Each line of the data below containing "pixels" needs to be listed.
** Data excerpts follows **
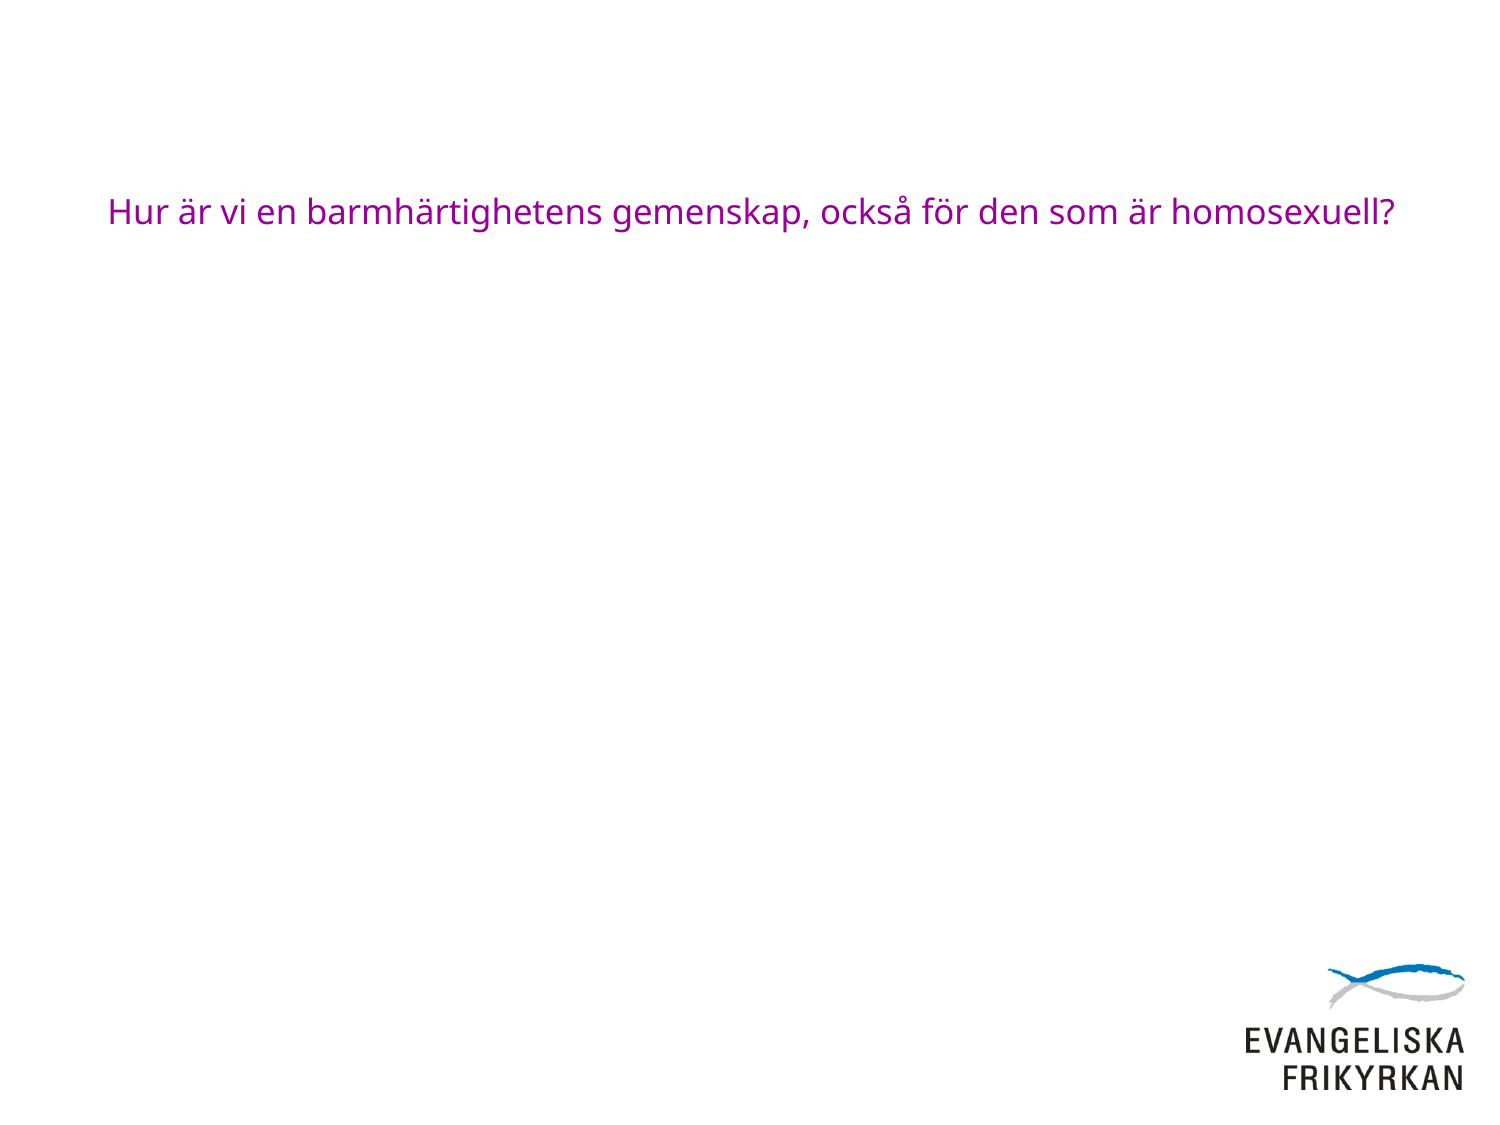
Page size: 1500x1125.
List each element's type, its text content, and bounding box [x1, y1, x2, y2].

picture [1246, 964, 1465, 1090]
title Hur är vi en barmhärtighetens gemenskap, också för den som är homosexuell? [76, 54, 1427, 243]
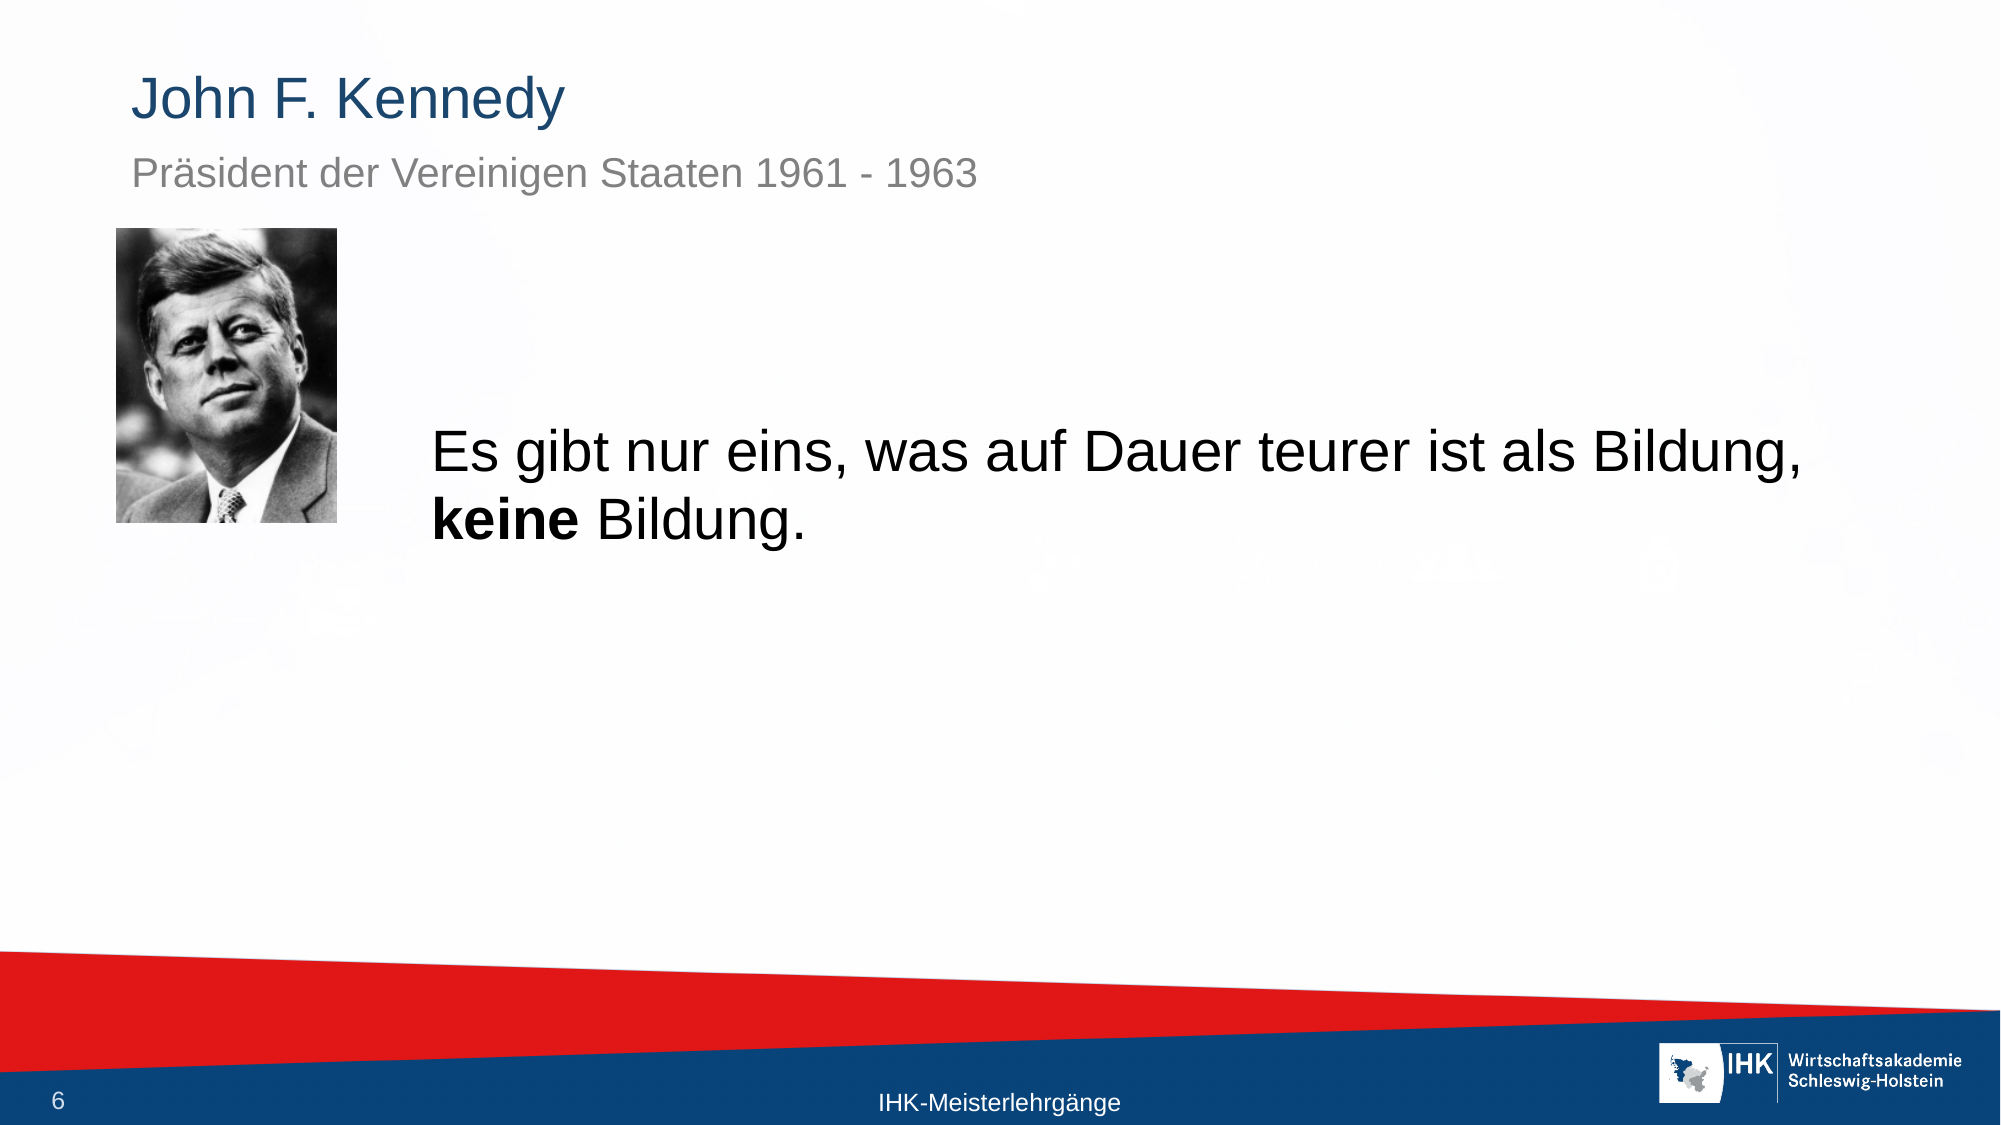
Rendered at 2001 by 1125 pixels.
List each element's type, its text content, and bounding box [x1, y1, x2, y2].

picture [0, 0, 2001, 1125]
list Präsident der Vereinigen Staaten 1961 - 1963 [116, 143, 1888, 225]
footer IHK-Meisterlehrgänge [673, 1077, 1327, 1125]
title John F. Kennedy [116, 59, 1888, 139]
list Es gibt nur eins, was auf Dauer teurer ist als Bildung, keine Bildung. [116, 271, 1888, 921]
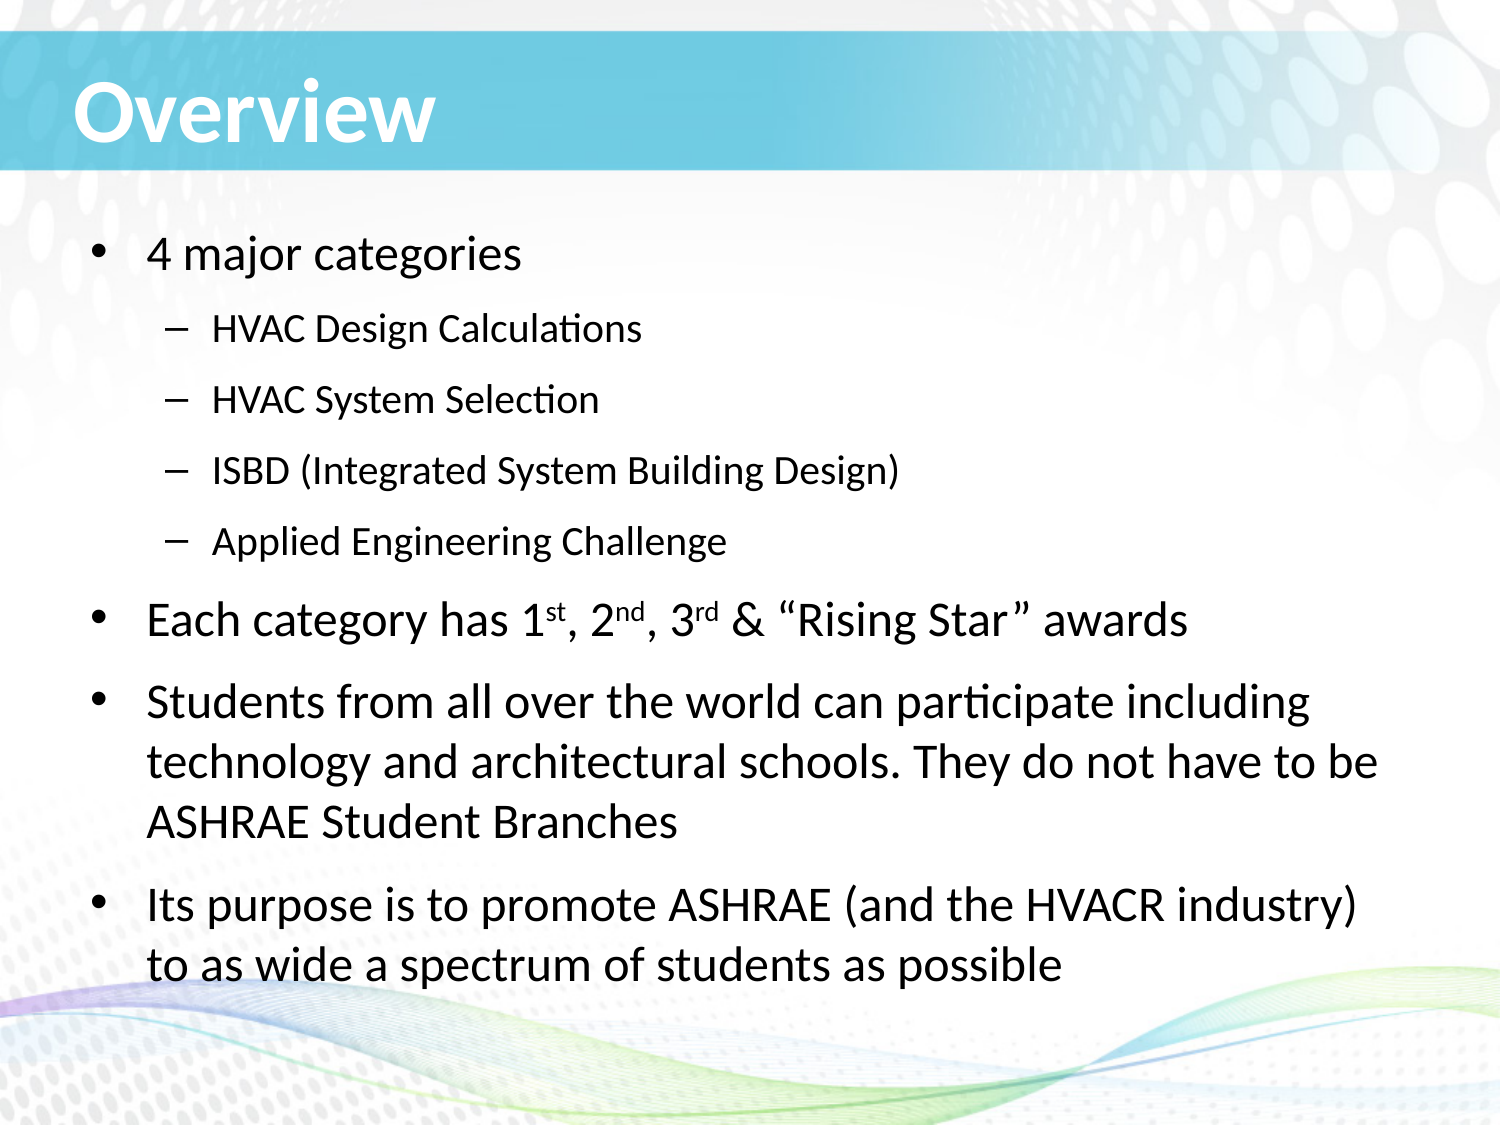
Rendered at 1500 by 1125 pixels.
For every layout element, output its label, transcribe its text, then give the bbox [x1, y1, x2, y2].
** End of Data excerpts **
- _Solution_
Rendered at 2001 by 1125 pixels.
Rendered at 1500 by 1125 pixels.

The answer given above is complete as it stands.